The first two are kind of dull to me because they always make me think of stuff that many people have already thought of. The good futurists are the ones who surprise with unexpected perceptions how the world is changing. They spot something the rest of us miss. I’m no good at that. But they are provocative questions that give me something to write about.

Fears for the Future

For example, in my closet of fears are the usual suspects:

  • Global warming
  • continued dependance on fossil fuels
  • Overfishing
  • Deforestation
  • Pandemics
  • Nuclear terrorism
  • Nuclear war
  • Economic catastrophes, perhaps driven by some combination of the disasters listed above

Many of these risks and problems we’ve been living with for many years now.

What is really scary is the next 15 years will bring some terrible event that we did not expect. It’s always the ones we don’t suspect that get us in the end. Perhaps there’ll be some bizarre bioengineering failure that we didn’t expect, something like what happened to the oceans in Benford’s novel Timescape–not a really good book in my opinion but the ecodisaster he posited was unusual for its day.

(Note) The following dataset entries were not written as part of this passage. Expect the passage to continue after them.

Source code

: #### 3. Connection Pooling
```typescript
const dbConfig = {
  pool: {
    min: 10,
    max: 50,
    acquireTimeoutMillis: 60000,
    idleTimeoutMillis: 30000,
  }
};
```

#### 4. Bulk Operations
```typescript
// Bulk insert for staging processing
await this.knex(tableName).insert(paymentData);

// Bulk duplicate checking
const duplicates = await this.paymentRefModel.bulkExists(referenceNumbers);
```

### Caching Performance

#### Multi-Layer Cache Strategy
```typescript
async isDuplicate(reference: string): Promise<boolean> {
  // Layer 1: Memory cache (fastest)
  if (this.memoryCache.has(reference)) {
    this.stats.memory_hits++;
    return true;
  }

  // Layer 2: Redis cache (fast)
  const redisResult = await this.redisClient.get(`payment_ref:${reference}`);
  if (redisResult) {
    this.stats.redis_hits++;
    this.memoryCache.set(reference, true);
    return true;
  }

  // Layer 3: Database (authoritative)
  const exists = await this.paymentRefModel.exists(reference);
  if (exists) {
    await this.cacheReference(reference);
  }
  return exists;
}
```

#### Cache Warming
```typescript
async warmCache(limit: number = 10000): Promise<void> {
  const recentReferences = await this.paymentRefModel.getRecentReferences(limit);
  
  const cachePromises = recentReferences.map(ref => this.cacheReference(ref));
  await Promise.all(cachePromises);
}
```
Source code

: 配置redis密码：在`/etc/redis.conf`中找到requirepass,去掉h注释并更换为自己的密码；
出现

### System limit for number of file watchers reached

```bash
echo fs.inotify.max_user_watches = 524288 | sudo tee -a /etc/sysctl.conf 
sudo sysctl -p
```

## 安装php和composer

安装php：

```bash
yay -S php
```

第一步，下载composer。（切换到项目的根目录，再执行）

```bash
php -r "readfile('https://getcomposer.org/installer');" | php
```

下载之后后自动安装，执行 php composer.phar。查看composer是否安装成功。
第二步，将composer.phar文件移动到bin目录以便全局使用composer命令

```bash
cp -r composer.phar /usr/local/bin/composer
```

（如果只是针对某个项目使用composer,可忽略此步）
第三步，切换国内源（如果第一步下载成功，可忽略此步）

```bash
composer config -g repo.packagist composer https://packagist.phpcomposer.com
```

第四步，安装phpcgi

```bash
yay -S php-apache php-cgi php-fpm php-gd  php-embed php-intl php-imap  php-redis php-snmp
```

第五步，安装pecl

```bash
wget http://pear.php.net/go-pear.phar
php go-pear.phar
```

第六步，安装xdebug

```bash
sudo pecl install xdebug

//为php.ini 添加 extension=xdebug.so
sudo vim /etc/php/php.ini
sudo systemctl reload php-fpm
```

My other comment is that I think nuclear war shouldn’t be ignored as much as it is these days. Russia and the United States still have significant portion of their strategic arsenals in standby. they could be reactivated within a few weeks. India and Pakistan could drag us all into a nuclear war whether we like it or not. Or it could be Israel versus Iran, or anyone else in the Middle East that gets the Bomb. Brazil is aspiring to join the Nuclear Club. Who’s next? Proliferation continues despite all efforts to stop it.

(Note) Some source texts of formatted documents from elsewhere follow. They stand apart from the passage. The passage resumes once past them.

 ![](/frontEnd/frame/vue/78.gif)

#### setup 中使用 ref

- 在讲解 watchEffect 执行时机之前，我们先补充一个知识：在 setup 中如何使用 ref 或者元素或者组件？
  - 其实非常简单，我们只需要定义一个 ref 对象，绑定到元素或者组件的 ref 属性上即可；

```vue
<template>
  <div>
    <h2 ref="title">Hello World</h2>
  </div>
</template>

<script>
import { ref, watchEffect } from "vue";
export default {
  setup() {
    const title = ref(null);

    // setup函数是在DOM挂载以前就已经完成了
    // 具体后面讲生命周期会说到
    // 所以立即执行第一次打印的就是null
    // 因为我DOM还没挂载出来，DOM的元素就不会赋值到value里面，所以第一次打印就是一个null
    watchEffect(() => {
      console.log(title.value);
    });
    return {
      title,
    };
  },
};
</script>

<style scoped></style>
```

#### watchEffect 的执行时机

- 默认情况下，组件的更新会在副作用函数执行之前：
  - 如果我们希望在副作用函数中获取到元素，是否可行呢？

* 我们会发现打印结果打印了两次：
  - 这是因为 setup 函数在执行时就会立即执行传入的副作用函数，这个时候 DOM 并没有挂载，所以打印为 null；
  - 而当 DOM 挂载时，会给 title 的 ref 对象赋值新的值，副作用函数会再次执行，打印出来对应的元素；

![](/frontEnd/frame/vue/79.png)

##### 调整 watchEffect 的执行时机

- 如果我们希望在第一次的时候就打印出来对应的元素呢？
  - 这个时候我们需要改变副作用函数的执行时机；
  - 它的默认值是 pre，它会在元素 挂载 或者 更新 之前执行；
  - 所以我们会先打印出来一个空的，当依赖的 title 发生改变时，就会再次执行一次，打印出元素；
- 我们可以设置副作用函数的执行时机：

Lovers of apocalypse are often just as escapist as dreamy optimists because they think that everything will collapse in some exciting horror show. But they’re wrong. The reality of our world is that there are lots of dreary, grinding, slow, complex problems that slowly get solved, cease to be relevant or just drag on and on. Nothing really exciting about that.

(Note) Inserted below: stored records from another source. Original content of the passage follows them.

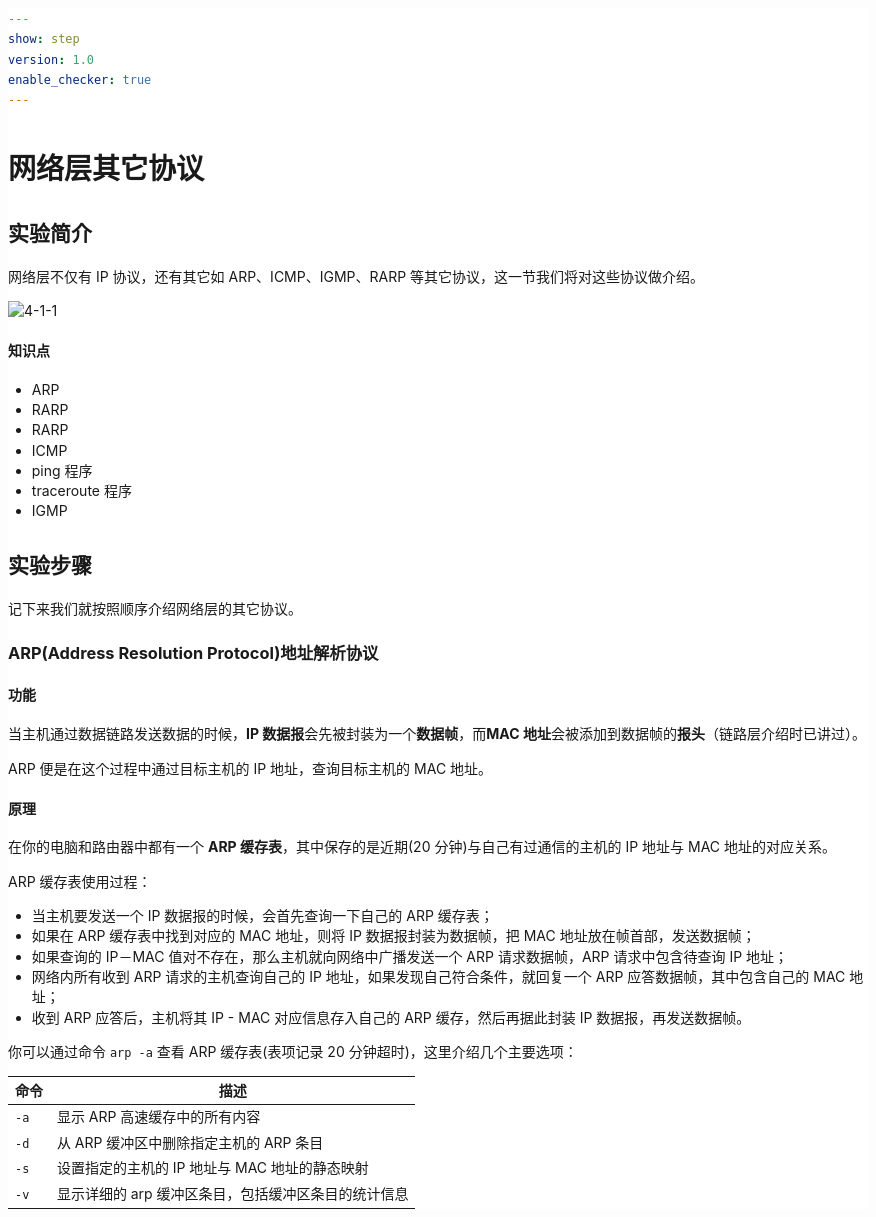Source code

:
 ```yaml
---
show: step
version: 1.0
enable_checker: true
---
```


# 网络层其它协议

## 实验简介

网络层不仅有 IP 协议，还有其它如 ARP、ICMP、IGMP、RARP 等其它协议，这一节我们将对这些协议做介绍。

![4-1-1](https://dn-simplecloud.shiyanlou.com/uid/8797/1548900390889.png-wm)

#### 知识点

- ARP
- RARP
- RARP
- ICMP
- ping 程序
- traceroute 程序
- IGMP

## 实验步骤

记下来我们就按照顺序介绍网络层的其它协议。

### ARP(Address Resolution Protocol)地址解析协议

#### 功能

当主机通过数据链路发送数据的时候，**IP 数据报**会先被封装为一个**数据帧**，而**MAC 地址**会被添加到数据帧的**报头**（链路层介绍时已讲过）。

ARP 便是在这个过程中通过目标主机的 IP 地址，查询目标主机的 MAC 地址。

#### 原理

在你的电脑和路由器中都有一个 **ARP 缓存表**，其中保存的是近期(20 分钟)与自己有过通信的主机的 IP 地址与 MAC 地址的对应关系。

ARP 缓存表使用过程：

- 当主机要发送一个 IP 数据报的时候，会首先查询一下自己的 ARP 缓存表；
- 如果在 ARP 缓存表中找到对应的 MAC 地址，则将 IP 数据报封装为数据帧，把 MAC 地址放在帧首部，发送数据帧；
- 如果查询的 IP－MAC 值对不存在，那么主机就向网络中广播发送一个 ARP 请求数据帧，ARP 请求中包含待查询 IP 地址；
- 网络内所有收到 ARP 请求的主机查询自己的 IP 地址，如果发现自己符合条件，就回复一个 ARP 应答数据帧，其中包含自己的 MAC 地址；
- 收到 ARP 应答后，主机将其 IP - MAC 对应信息存入自己的 ARP 缓存，然后再据此封装 IP 数据报，再发送数据帧。

你可以通过命令 `arp -a` 查看 ARP 缓存表(表项记录 20 分钟超时)，这里介绍几个主要选项：

| 命令 | 描述                                                |
| ---- | --------------------------------------------------- |
| `-a` | 显示 ARP 高速缓存中的所有内容                       |
| `-d` | 从 ARP 缓冲区中删除指定主机的 ARP 条目              |
| `-s` | 设置指定的主机的 IP 地址与 MAC 地址的静态映射       |
| `-v` | 显示详细的 arp 缓冲区条目，包括缓冲区条目的统计信息 |
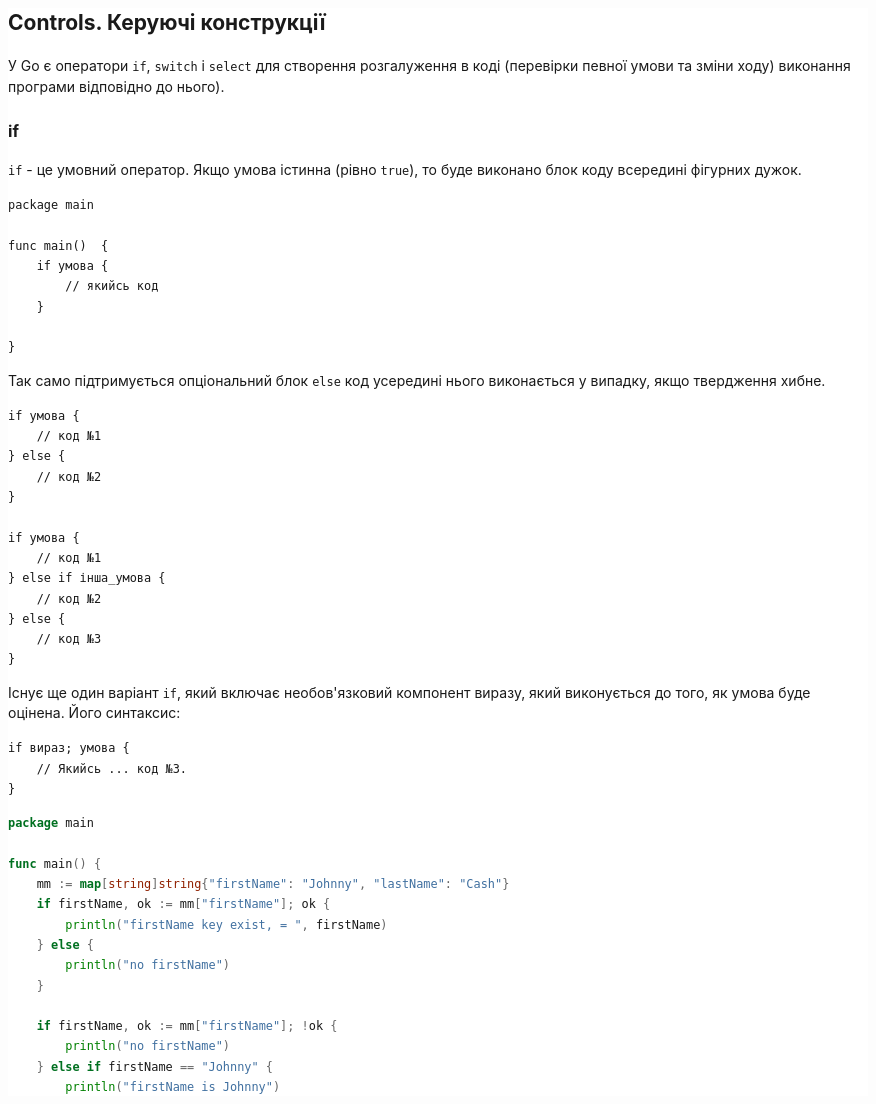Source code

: ## Controls. Керуючі конструкції

У Go є оператори `if`, `switch` і `select` для створення розгалуження в коді (перевірки певної умови та зміни ходу)
виконання програми відповідно до нього).

### if

`if` - це умовний оператор. Якщо умова істинна (рівно `true`), то буде виконано блок коду всередині фігурних
дужок.

```text
package main

func main()  {
	if умова {
		// якийсь код
	}
 
}
```

Так само підтримується опціональний блок `else` код усередині нього виконається у випадку, якщо твердження хибне.

```text
if умова {
    // код №1
} else {
    // код №2
}

if умова {
    // код №1
} else if інша_умова {
    // код №2
} else {
    // код №3
}
```

Існує ще один варіант `if`, який включає необов'язковий компонент виразу, який виконується до того, як
умова буде оцінена. Його синтаксис:

```text
if вираз; умова {
    // Якийсь ... код №3.
}
```

```go
package main

func main() {
	mm := map[string]string{"firstName": "Johnny", "lastName": "Cash"}
	if firstName, ok := mm["firstName"]; ok {
		println("firstName key exist, = ", firstName)
	} else {
		println("no firstName")
	}

	if firstName, ok := mm["firstName"]; !ok {
		println("no firstName")
	} else if firstName == "Johnny" {
		println("firstName is Johnny")
```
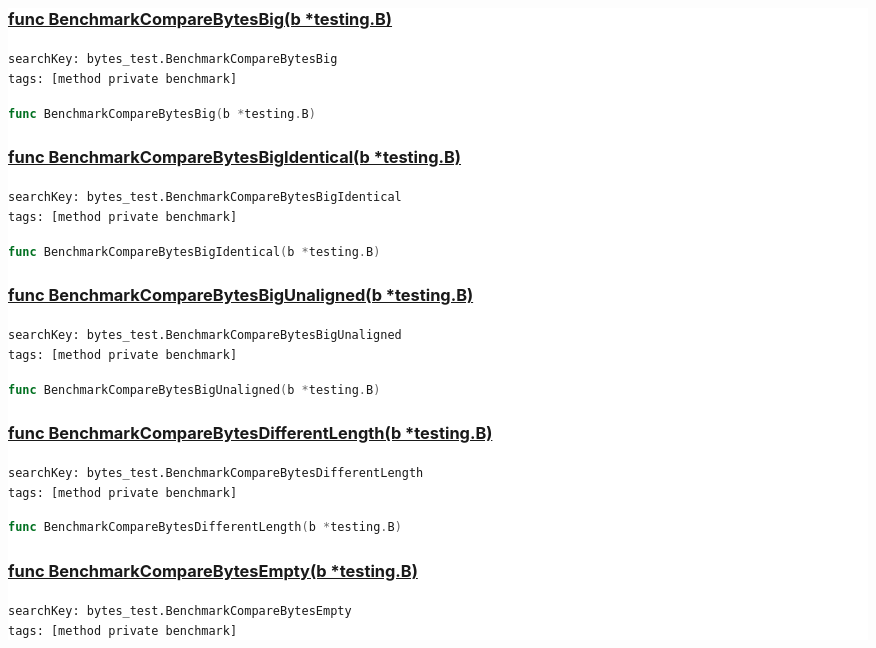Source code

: ### <a id="BenchmarkCompareBytesBig" href="#BenchmarkCompareBytesBig">func BenchmarkCompareBytesBig(b *testing.B)</a>

```
searchKey: bytes_test.BenchmarkCompareBytesBig
tags: [method private benchmark]
```

```Go
func BenchmarkCompareBytesBig(b *testing.B)
```

### <a id="BenchmarkCompareBytesBigIdentical" href="#BenchmarkCompareBytesBigIdentical">func BenchmarkCompareBytesBigIdentical(b *testing.B)</a>

```
searchKey: bytes_test.BenchmarkCompareBytesBigIdentical
tags: [method private benchmark]
```

```Go
func BenchmarkCompareBytesBigIdentical(b *testing.B)
```

### <a id="BenchmarkCompareBytesBigUnaligned" href="#BenchmarkCompareBytesBigUnaligned">func BenchmarkCompareBytesBigUnaligned(b *testing.B)</a>

```
searchKey: bytes_test.BenchmarkCompareBytesBigUnaligned
tags: [method private benchmark]
```

```Go
func BenchmarkCompareBytesBigUnaligned(b *testing.B)
```

### <a id="BenchmarkCompareBytesDifferentLength" href="#BenchmarkCompareBytesDifferentLength">func BenchmarkCompareBytesDifferentLength(b *testing.B)</a>

```
searchKey: bytes_test.BenchmarkCompareBytesDifferentLength
tags: [method private benchmark]
```

```Go
func BenchmarkCompareBytesDifferentLength(b *testing.B)
```

### <a id="BenchmarkCompareBytesEmpty" href="#BenchmarkCompareBytesEmpty">func BenchmarkCompareBytesEmpty(b *testing.B)</a>

```
searchKey: bytes_test.BenchmarkCompareBytesEmpty
tags: [method private benchmark]
```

I’m not really worried about some economic crash or horrible gigadeath. What worries me is that we’ll make no serious progress on present issues–that they’ll still be around, largely unchanged, in the decades yet to come.

Hopes for the Future

On the good news side of things, what will likely happen in the next 15 years:

I really don’t want to predict anything other than those really safe ones but what I’m hoping for in the next 15 years:

  • That to everyone’s surprise, a number of African countries will suddenly be trumpeted as stable, reformist, democratic, innovative, economic dynamos. Considering all the horrors Africans have had to endure over the last 500 years, they really, really, really deserve it.
  • Cheap, wearable computers. Ever since reading about that laser diode camouflage suit in Neuromancer, I’ve wanted a wardrobe of cheap tee-shirt displays. I’d run cartoons on them all the time, or running shell scripts.
  • Some nation makes a try at building a space elevator.

Personal Future

But now we get to the interesting question: What will I be doing in 15 years?

I have absolutely no idea.

Many deep personal changes happened to me over the last 15 years. I came into adulthood very slowly in comparison to many other people. For these and other reasons, I’ve never really built a career or set myself life goals. At nearly 44, I’m still very reactive and very easily satisfied. I do just what I need to survive. I haven’t amassed great wealth or fame or power. I probably won’t attain any of these in the next 15 either.

I read what other people guess they’ll be doing in ten or twenty years time and what strikes me is how little they think their lives will change. Will I still be a computer technician and webmaster in 15 years? It’s hard to see how I could be. The world changes too fast now. I change too much.

Maybe this is the reason why I turned down the offer from Microsoft. Something really scares me when I think about committing myself to corporate drudgery. If you’re only doing it for the money, you’re dead inside.

But that’s only the personal stuff.

15 years ago Window 3.1 was a new idea. The Internet hadn’t been privatized yet. I was still tending rats and mice for Tyler Labs. Entire industries didn’t even exist yet. The world didn’t even know that they needed webmasters.

Considering how much my personal world and the outside world has changed in the last 15 years, I think it’s rather silly for me guess at what I might be doing in 15 years.

I’ll try to answer these questions again in about a year’s time. Maybe I’ll have some better answers then.